Risk factors in Budget 2013
(Any opinions expressed here are those of the author and not of Reuters)
Finance Minister P. Chidambaram has apparently done the impossible. He has brought down the fiscal deficit in the current year from the budgeted 5.3 percent to 5.2 percent in spite of the fall in revenues. What’s more, the deficit was further slashed to 4.8 percent in the 2013/14 budget. Is that realistic?
Look at the expenditure. In the current year, subsidies on food, petroleum products and fertilizer were up by 676 billion rupees or 36 percent. These are precisely the expenditures the minister had to curtail, though he did make an effort to do that too late in the day. With the jump in non-Plan expenditure, the fiscal deficit could be brought down only by cutting Plan expenditure.

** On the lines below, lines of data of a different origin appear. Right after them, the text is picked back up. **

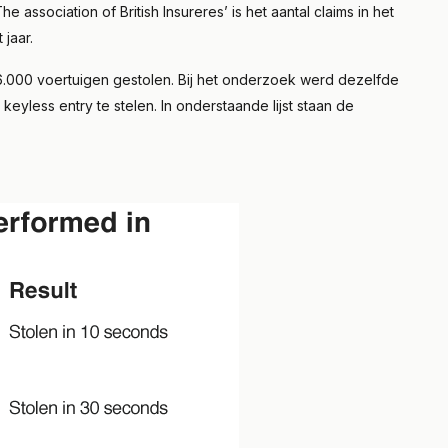
e association of British Insureres’ is het aantal claims in het
celstraf
 jaar.
Lees meer
106.000 voertuigen gestolen. Bij het onderzoek werd dezelfde
keyless entry te stelen. In onderstaande lijst staan de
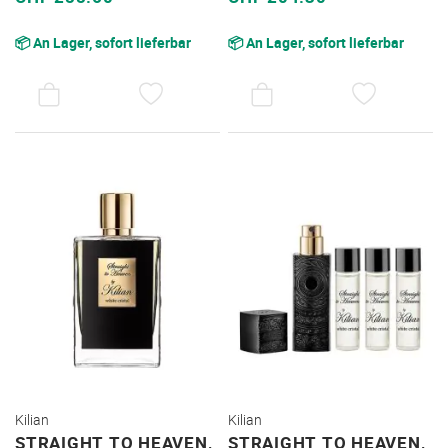
📦 An Lager, sofort lieferbar
📦 An Lager, sofort lieferbar
AUF
AUF
DEN
DEN
WUNSCHZETTEL
WUNSC
Kilian
Kilian
STRAIGHT TO HEAVEN,
STRAIGHT TO HEAVEN,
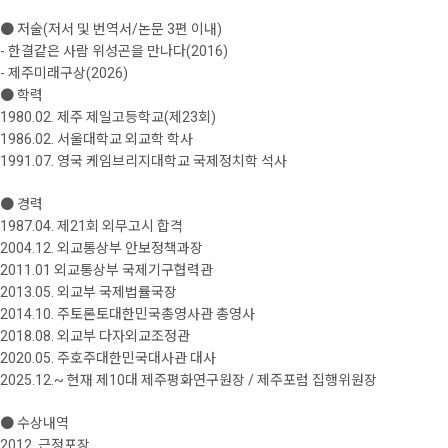
● 저술(저서 및 번역서/논문 3편 이내)
- 한결같은 사람 위성곤을 만나다(2016)
- 제주미래구상(2026)
● 학력
1980.02. 제주 제일고등학교(제23회)
1986.02. 서울대학교 외교학 학사
1991.07. 영국 케임브리지대학교 국제정치학 석사
● 경력
1987.04. 제21회 외무고시 합격
2004.12. 외교통상부 안보정책과장
2011.01 외교통상부 국제기구협력관
2013.05. 외교부 국제법률국장
2014.10. 주토론토대한민국총영사관 총영사
2018.08. 외교부 다자외교조정관
2020.05. 주호주대한민국대사관 대사
2025.12.~ 현재 제10대 제주평화연구원장 / 제주포럼 집행위원장
● 수상내역
2012. 근정포장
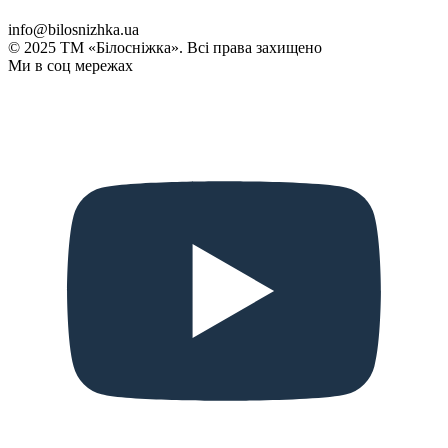
info@bilosnizhka.ua
© 2025 ТМ «Білосніжка». Всі права захищено
Ми в соц мережах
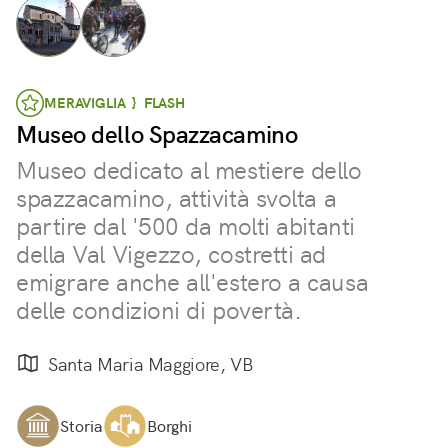
MERAVIGLIA } FLASH
Museo dello Spazzacamino
Museo dedicato al mestiere dello
spazzacamino, attività svolta a
partire dal '500 da molti abitanti
della Val Vigezzo, costretti ad
emigrare anche all'estero a causa
delle condizioni di povertà.
Santa Maria Maggiore, VB
Storia
Borghi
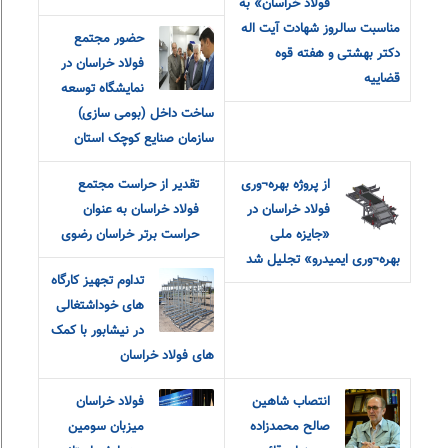
فولاد خراسان» به
مناسبت سالروز شهادت آیت اله
حضور مجتمع
دکتر بهشتی و هفته قوه
فولاد خراسان در
قضاییه
نمایشگاه توسعه
ساخت داخل (بومی سازی)
سازمان صنایع کوچک استان
از پروژه بهره¬وری
تقدیر از حراست مجتمع
فولاد خراسان در
فولاد خراسان به عنوان
«جایزه ملی
حراست برتر خراسان رضوی
بهره¬وری ایمیدرو» تجلیل شد
تداوم تجهیز کارگاه
های خوداشتغالی
در نیشابور با کمک
های فولاد خراسان
انتصاب شاهین
فولاد خراسان
صالح محمدزاده
میزبان سومین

Budget 2013 is designed to rev up economic growth by correcting expenditure imbalance. Chidambaram has proudly declared that Plan expenditure will be up next year by 29 percent from the revised estimate. Non-Plan expenditure also increases, though at a lower rate of 10 percent.
Subsidies have also been targeted in the budget. Total subsidies will be down by 266 billion rupees or 10 percent. The sharpest subsidy cut (319 billion rupees) will be on petroleum products. The finance minister has also provided an additional subsidy of 100 billion rupees on food but may have to shell out much more if the Food Security Bill is passed in the budget session.
To cover the additional expenditure, Chidambaram has gone in for a surcharge on personal incomes in excess of 10 million rupees and on companies with profits more than 100 million rupees. These will yield additional revenues of 180 billion rupees.
The exchequer would also gain from growth in GDP. Gains in gross tax revenues are projected at 17.4 percent with GDP presumably increasing in 2013/14 at 13.4 percent. That assumes a multiple of 1.3.
The budget arithmetic is thus based on two critical parameters. First, that subsidies on petroleum products will be drastically cut though past experience does not support that assumption. A substantial increase in diesel prices may not be possible in an election year. Also, the government is bound to be more generous in respect of food subsidies if the Food Security Bill is passed. The budget is very much exposed to this political risk.
Second, even if the economy grows at 13.4 percent in 2013/14 as assumed, gross tax revenues may not increase at a multiple of 1.3. Last year, the GDP increased 13.3 percent but tax revenues, excluding additional taxation, increased 12.1 percent. Projected tax revenues may not be realized as in the current year. That is the economic risk implicit in the budget.
On the face of it, the budget looks quite elegant. But it is subject to implicit political and economic risks, which may make it difficult to bring the fiscal deficit down to 4.8 percent.